Extracted data entries:
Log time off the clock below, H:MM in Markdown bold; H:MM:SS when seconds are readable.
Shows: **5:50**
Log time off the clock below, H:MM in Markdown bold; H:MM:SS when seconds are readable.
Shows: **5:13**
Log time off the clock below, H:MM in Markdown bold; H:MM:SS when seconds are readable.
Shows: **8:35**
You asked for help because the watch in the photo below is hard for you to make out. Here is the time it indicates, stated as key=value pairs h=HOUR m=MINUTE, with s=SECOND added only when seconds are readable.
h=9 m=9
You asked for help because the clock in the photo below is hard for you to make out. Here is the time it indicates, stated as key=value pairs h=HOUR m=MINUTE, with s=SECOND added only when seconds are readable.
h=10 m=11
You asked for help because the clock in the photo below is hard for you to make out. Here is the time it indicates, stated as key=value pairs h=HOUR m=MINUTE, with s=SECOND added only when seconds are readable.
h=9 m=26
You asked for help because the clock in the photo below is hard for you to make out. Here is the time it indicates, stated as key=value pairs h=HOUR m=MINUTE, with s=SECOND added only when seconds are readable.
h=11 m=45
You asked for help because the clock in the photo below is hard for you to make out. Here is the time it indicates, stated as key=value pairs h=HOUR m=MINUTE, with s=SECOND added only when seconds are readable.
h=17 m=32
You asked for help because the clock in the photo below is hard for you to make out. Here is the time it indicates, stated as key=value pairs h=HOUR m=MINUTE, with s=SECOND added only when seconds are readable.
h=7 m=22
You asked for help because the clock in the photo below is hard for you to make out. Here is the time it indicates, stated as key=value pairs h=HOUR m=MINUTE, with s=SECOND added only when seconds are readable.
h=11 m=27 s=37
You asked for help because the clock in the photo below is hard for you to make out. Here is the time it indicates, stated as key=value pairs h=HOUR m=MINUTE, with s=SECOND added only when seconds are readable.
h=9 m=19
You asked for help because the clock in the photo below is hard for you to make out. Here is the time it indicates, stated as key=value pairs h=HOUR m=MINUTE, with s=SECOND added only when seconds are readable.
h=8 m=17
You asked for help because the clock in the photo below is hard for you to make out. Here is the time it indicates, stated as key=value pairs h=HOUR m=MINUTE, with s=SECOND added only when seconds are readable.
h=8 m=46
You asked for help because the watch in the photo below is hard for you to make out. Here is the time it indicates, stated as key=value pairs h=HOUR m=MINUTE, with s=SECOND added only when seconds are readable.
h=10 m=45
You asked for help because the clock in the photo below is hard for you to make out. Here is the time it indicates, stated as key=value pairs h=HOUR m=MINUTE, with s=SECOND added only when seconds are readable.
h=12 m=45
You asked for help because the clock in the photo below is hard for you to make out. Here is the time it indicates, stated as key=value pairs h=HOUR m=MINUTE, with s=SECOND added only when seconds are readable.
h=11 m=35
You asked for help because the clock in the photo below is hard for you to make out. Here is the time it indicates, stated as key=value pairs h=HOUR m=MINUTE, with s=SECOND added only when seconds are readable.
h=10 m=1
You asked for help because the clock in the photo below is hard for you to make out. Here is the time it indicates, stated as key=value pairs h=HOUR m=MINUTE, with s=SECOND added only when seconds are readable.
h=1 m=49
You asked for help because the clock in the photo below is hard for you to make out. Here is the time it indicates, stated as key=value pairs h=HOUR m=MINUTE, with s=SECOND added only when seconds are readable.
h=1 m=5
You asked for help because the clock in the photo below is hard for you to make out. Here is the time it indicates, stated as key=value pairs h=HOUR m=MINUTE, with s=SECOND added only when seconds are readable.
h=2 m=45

• _What is asked_:
Could you repeat every one of the records above word for word?

• _Response to the task_:
Log time off the clock below, H:MM in Markdown bold; H:MM:SS when seconds are readable.
Shows: **5:50**
Log time off the clock below, H:MM in Markdown bold; H:MM:SS when seconds are readable.
Shows: **5:13**
Log time off the clock below, H:MM in Markdown bold; H:MM:SS when seconds are readable.
Shows: **8:35**
You asked for help because the watch in the photo below is hard for you to make out. Here is the time it indicates, stated as key=value pairs h=HOUR m=MINUTE, with s=SECOND added only when seconds are readable.
h=9 m=9
You asked for help because the clock in the photo below is hard for you to make out. Here is the time it indicates, stated as key=value pairs h=HOUR m=MINUTE, with s=SECOND added only when seconds are readable.
h=10 m=11
You asked for help because the clock in the photo below is hard for you to make out. Here is the time it indicates, stated as key=value pairs h=HOUR m=MINUTE, with s=SECOND added only when seconds are readable.
h=9 m=26
You asked for help because the clock in the photo below is hard for you to make out. Here is the time it indicates, stated as key=value pairs h=HOUR m=MINUTE, with s=SECOND added only when seconds are readable.
h=11 m=45
You asked for help because the clock in the photo below is hard for you to make out. Here is the time it indicates, stated as key=value pairs h=HOUR m=MINUTE, with s=SECOND added only when seconds are readable.
h=17 m=32
You asked for help because the clock in the photo below is hard for you to make out. Here is the time it indicates, stated as key=value pairs h=HOUR m=MINUTE, with s=SECOND added only when seconds are readable.
h=7 m=22
You asked for help because the clock in the photo below is hard for you to make out. Here is the time it indicates, stated as key=value pairs h=HOUR m=MINUTE, with s=SECOND added only when seconds are readable.
h=11 m=27 s=37
You asked for help because the clock in the photo below is hard for you to make out. Here is the time it indicates, stated as key=value pairs h=HOUR m=MINUTE, with s=SECOND added only when seconds are readable.
h=9 m=19
You asked for help because the clock in the photo below is hard for you to make out. Here is the time it indicates, stated as key=value pairs h=HOUR m=MINUTE, with s=SECOND added only when seconds are readable.
h=8 m=17
You asked for help because the clock in the photo below is hard for you to make out. Here is the time it indicates, stated as key=value pairs h=HOUR m=MINUTE, with s=SECOND added only when seconds are readable.
h=8 m=46
You asked for help because the watch in the photo below is hard for you to make out. Here is the time it indicates, stated as key=value pairs h=HOUR m=MINUTE, with s=SECOND added only when seconds are readable.
h=10 m=45
You asked for help because the clock in the photo below is hard for you to make out. Here is the time it indicates, stated as key=value pairs h=HOUR m=MINUTE, with s=SECOND added only when seconds are readable.
h=12 m=45
You asked for help because the clock in the photo below is hard for you to make out. Here is the time it indicates, stated as key=value pairs h=HOUR m=MINUTE, with s=SECOND added only when seconds are readable.
h=11 m=35
You asked for help because the clock in the photo below is hard for you to make out. Here is the time it indicates, stated as key=value pairs h=HOUR m=MINUTE, with s=SECOND added only when seconds are readable.
h=10 m=1
You asked for help because the clock in the photo below is hard for you to make out. Here is the time it indicates, stated as key=value pairs h=HOUR m=MINUTE, with s=SECOND added only when seconds are readable.
h=1 m=49
You asked for help because the clock in the photo below is hard for you to make out. Here is the time it indicates, stated as key=value pairs h=HOUR m=MINUTE, with s=SECOND added only when seconds are readable.
h=1 m=5
You asked for help because the clock in the photo below is hard for you to make out. Here is the time it indicates, stated as key=value pairs h=HOUR m=MINUTE, with s=SECOND added only when seconds are readable.
h=2 m=45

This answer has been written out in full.